Oncomed Pharmaceuticals Inc., of Redwood City, Calif., began a Phase Ib trial of vantictumab in combination with nab-paclitaxel (Abraxane, Celgene Corp.) and gemcitabine for pancreatic cancer. The trial is a dose-escalation study evaluating safety of the combination regimen and recommended phase II dose. Secondary objectives include pharmacokinetics and pharmacodynamics. The trial is the third of three Phase Ib trials for vantictumab initiated in 2013 in partnership with Bayer AG, of Leverkusen, Germany. Oncomed stock (NASDAQ:OMED) gained $1.95, to close at $29.65.

Rxi Pharmaceuticals Corp., of Westborough, Mass., reported additional results from a Phase I study of RXI-109, which is in development for scars. Study subjects received small skin incisions in the abdomen and received three intradermal doses of RXI-109 over a two-week period. The study included four cohorts of three healthy volunteers each, and a fifth cohort was added at the highest dose, to test delaying treatment for two weeks. Over the initial two week period, there was a 50 percent reduction of CTGF mRNA expression compared to placebo. In the fifth cohort, no additional benefit of delaying treatment was seen on mRNA reduction. Delay of dosing resulted in fewer local skin effects for both the placebo and active groups.

Senesco Technologies Inc., of Bridgewater, N.J., completed the third cohort of its Phase Ib/IIa trial of SNS01-T for multiple myeloma and lymphoma. It has also received approval from its data review committee to proceed to the fourth cohort, which will enroll six patients. The data review committee concluded that SNS01-T was safe and well tolerated at a dose of 0.2 mg/kg. There were no drug-related serious adverse events or dose-limiting toxicities observed. Cohort 4 patients will receive 0.375 mg/kg of SNS01-T.

Ultragenyx Pharmaceutical Inc., of Novato, Calif., dosed its first patient in a Phase I/II study of recombinant human beta-glucuronidase (rhGUS, UX003) for MPS-7, a rare autosomal recessive lysosomal storage disorder in which the enzyme beta glucuronidsase is deficient. The Phase I/II trial will assess safety and efficacy of rhGUS over 12 weeks, followed by a dose-exploration and long-term extension phase. It will enroll five patients between 5 and 30 years to receive rhGUS every other week intravenously. Interim data are expected in 2014.

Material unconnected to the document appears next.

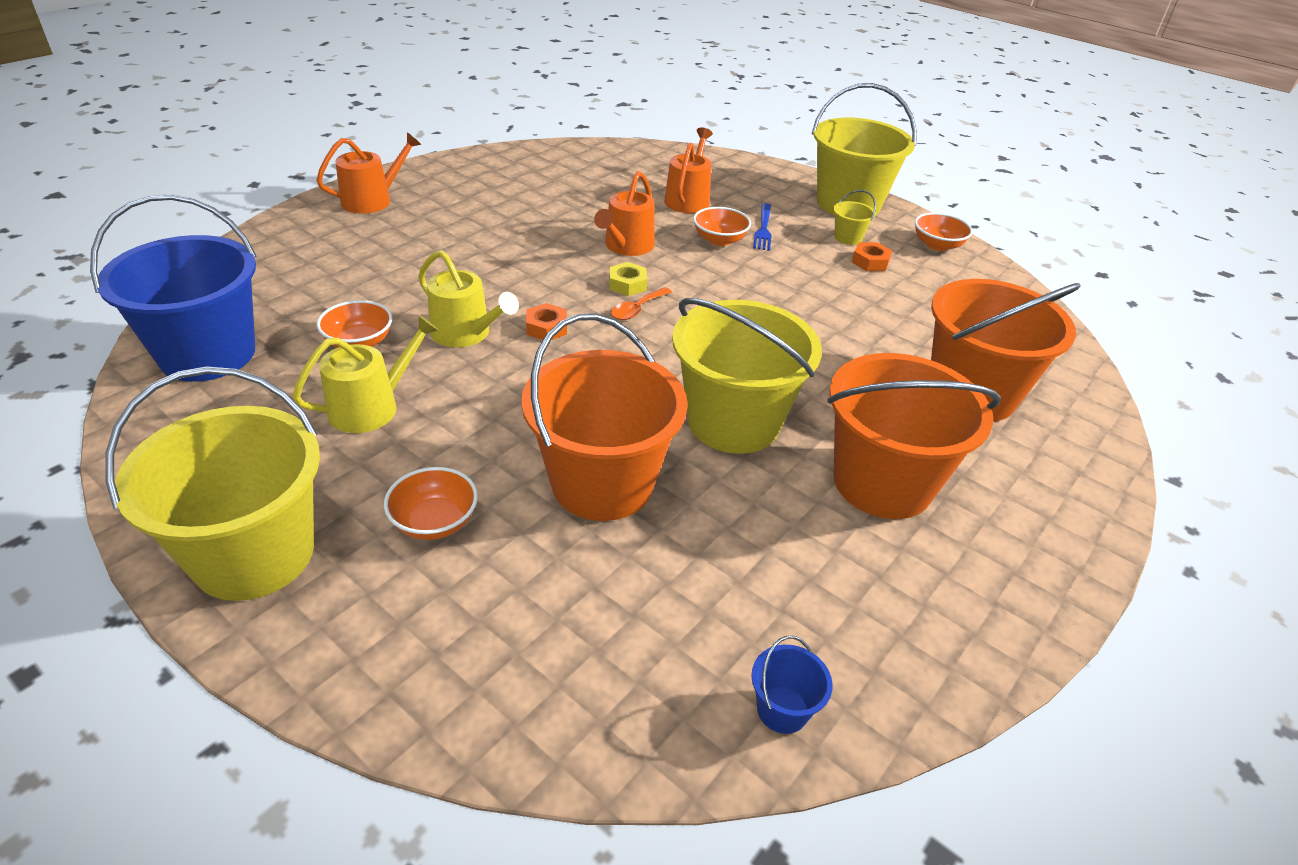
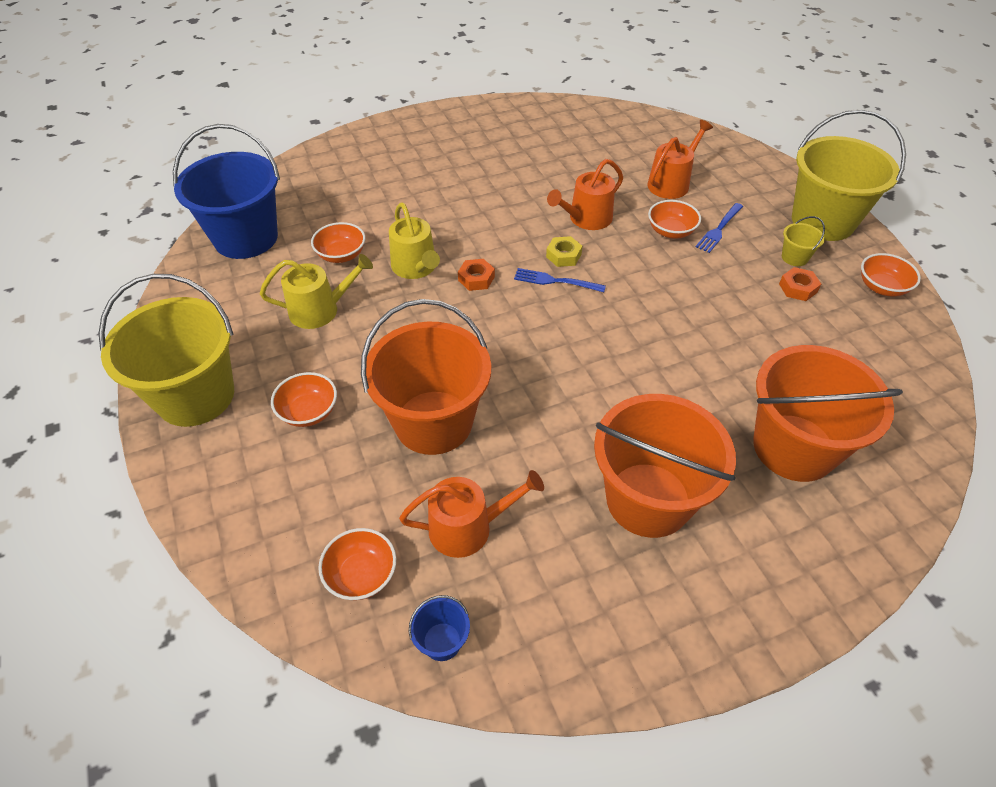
camera: 30 degrees right, 10 degrees up
(372, 200) = (419, 131): orange watering can -> orange watering can (468, 527)
(634, 678) = (361, 575): none -> orange bowl
(637, 309) = (555, 281): orange spoon -> blue fork
(733, 422) = (564, 405): yellow bucket -> none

Xenetic Biosciences plc, of London, began a Phase I/II trial of Myeloxen, a vaccine candidate for multiple sclerosis. The open-label study will enroll 26 subjects in three phases, including a cohort of six healthy volunteers, one of 10 patients for dose-escalation and a final cohort of 10 patients dosed at the dose levels determined in part 2. All six healthy vounteers have begun dosing. Patients with relapsing, remitting and secondary progressive multiple sclerosis will be enrolled for parts 2 and 3. The endpoints of the trial will be safety and tolerability, with secondary objectives of surrogate efficacy and mechanism of action.